# EXERCISE GOAL:
Lay out every line of the records below as a numbered list, skipping any blank lines. Leave the pictures out of your answer.

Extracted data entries

↓

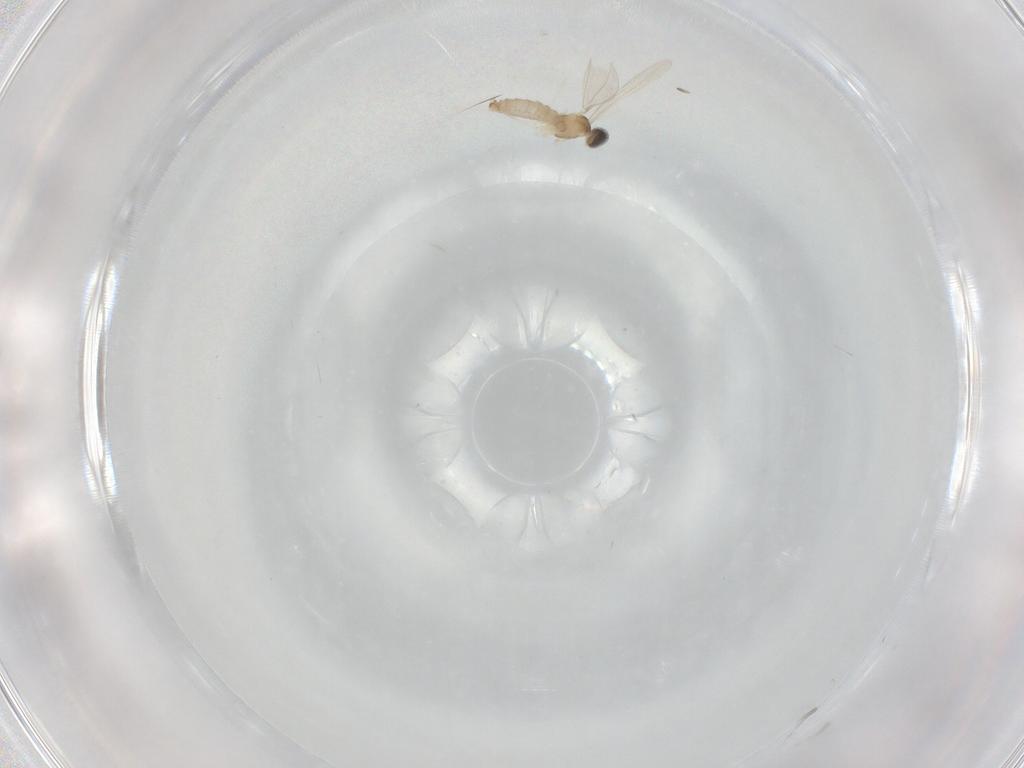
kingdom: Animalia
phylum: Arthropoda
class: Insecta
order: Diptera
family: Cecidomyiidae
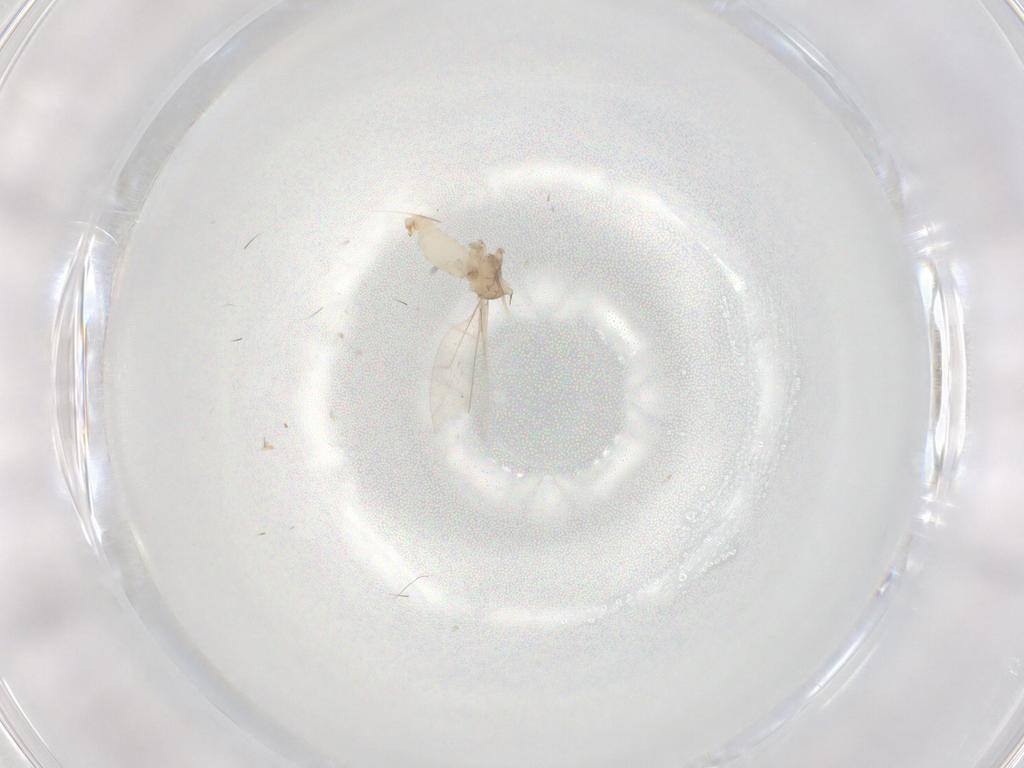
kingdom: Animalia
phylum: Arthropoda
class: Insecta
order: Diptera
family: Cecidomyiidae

↑

# FULL OUTPUT:
1. kingdom: Animalia
2. phylum: Arthropoda
3. class: Insecta
4. order: Diptera
5. family: Cecidomyiidae
6. kingdom: Animalia
7. phylum: Arthropoda
8. class: Insecta
9. order: Diptera
10. family: Cecidomyiidae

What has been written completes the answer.